- TASK DETAILS:
Rewrite the rows below with every "catalogue" changed to "catalog", keeping all other text the same.
— begin DATA —
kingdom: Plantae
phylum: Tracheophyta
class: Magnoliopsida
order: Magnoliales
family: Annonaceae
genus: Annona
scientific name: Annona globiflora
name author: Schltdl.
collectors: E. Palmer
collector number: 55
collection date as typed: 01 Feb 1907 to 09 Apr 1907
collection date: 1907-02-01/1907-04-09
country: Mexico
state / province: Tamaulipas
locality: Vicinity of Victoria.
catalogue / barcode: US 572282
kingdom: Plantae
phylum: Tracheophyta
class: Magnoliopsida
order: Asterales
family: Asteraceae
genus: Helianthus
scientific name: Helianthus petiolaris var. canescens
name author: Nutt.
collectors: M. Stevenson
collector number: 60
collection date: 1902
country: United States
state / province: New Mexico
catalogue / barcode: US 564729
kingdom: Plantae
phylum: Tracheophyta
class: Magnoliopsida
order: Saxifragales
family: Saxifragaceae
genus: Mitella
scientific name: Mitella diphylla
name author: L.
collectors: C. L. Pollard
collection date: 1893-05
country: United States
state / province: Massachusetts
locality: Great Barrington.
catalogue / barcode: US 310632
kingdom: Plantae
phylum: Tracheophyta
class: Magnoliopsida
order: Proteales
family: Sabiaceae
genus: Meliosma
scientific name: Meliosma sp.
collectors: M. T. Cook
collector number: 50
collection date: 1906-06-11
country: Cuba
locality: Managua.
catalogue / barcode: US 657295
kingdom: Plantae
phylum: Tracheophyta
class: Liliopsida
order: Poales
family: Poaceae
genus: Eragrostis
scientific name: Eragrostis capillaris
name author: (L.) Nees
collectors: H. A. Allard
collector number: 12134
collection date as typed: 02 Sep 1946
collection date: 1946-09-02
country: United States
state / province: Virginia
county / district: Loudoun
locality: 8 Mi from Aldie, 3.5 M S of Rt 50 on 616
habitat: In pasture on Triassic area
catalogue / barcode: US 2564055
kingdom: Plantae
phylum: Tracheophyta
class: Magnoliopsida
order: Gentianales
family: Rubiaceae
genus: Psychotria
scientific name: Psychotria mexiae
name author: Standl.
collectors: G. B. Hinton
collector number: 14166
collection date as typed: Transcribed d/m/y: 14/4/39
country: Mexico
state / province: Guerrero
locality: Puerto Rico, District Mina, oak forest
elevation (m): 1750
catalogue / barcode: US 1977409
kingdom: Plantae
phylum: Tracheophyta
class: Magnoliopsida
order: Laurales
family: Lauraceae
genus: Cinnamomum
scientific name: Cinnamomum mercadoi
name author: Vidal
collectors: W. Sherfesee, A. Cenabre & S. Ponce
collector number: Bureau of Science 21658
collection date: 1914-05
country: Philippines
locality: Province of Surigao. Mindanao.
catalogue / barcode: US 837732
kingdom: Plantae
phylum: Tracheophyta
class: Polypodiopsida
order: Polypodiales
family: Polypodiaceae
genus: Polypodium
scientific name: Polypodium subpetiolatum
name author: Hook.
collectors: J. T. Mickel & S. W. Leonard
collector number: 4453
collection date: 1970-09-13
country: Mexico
— end DATA —
- COMPLETE RESPONSE:
kingdom: Plantae
phylum: Tracheophyta
class: Magnoliopsida
order: Magnoliales
family: Annonaceae
genus: Annona
scientific name: Annona globiflora
name author: Schltdl.
collectors: E. Palmer
collector number: 55
collection date as typed: 01 Feb 1907 to 09 Apr 1907
collection date: 1907-02-01/1907-04-09
country: Mexico
state / province: Tamaulipas
locality: Vicinity of Victoria.
catalog / barcode: US 572282
kingdom: Plantae
phylum: Tracheophyta
class: Magnoliopsida
order: Asterales
family: Asteraceae
genus: Helianthus
scientific name: Helianthus petiolaris var. canescens
name author: Nutt.
collectors: M. Stevenson
collector number: 60
collection date: 1902
country: United States
state / province: New Mexico
catalog / barcode: US 564729
kingdom: Plantae
phylum: Tracheophyta
class: Magnoliopsida
order: Saxifragales
family: Saxifragaceae
genus: Mitella
scientific name: Mitella diphylla
name author: L.
collectors: C. L. Pollard
collection date: 1893-05
country: United States
state / province: Massachusetts
locality: Great Barrington.
catalog / barcode: US 310632
kingdom: Plantae
phylum: Tracheophyta
class: Magnoliopsida
order: Proteales
family: Sabiaceae
genus: Meliosma
scientific name: Meliosma sp.
collectors: M. T. Cook
collector number: 50
collection date: 1906-06-11
country: Cuba
locality: Managua.
catalog / barcode: US 657295
kingdom: Plantae
phylum: Tracheophyta
class: Liliopsida
order: Poales
family: Poaceae
genus: Eragrostis
scientific name: Eragrostis capillaris
name author: (L.) Nees
collectors: H. A. Allard
collector number: 12134
collection date as typed: 02 Sep 1946
collection date: 1946-09-02
country: United States
state / province: Virginia
county / district: Loudoun
locality: 8 Mi from Aldie, 3.5 M S of Rt 50 on 616
habitat: In pasture on Triassic area
catalog / barcode: US 2564055
kingdom: Plantae
phylum: Tracheophyta
class: Magnoliopsida
order: Gentianales
family: Rubiaceae
genus: Psychotria
scientific name: Psychotria mexiae
name author: Standl.
collectors: G. B. Hinton
collector number: 14166
collection date as typed: Transcribed d/m/y: 14/4/39
country: Mexico
state / province: Guerrero
locality: Puerto Rico, District Mina, oak forest
elevation (m): 1750
catalog / barcode: US 1977409
kingdom: Plantae
phylum: Tracheophyta
class: Magnoliopsida
order: Laurales
family: Lauraceae
genus: Cinnamomum
scientific name: Cinnamomum mercadoi
name author: Vidal
collectors: W. Sherfesee, A. Cenabre & S. Ponce
collector number: Bureau of Science 21658
collection date: 1914-05
country: Philippines
locality: Province of Surigao. Mindanao.
catalog / barcode: US 837732
kingdom: Plantae
phylum: Tracheophyta
class: Polypodiopsida
order: Polypodiales
family: Polypodiaceae
genus: Polypodium
scientific name: Polypodium subpetiolatum
name author: Hook.
collectors: J. T. Mickel & S. W. Leonard
collector number: 4453
collection date: 1970-09-13
country: Mexico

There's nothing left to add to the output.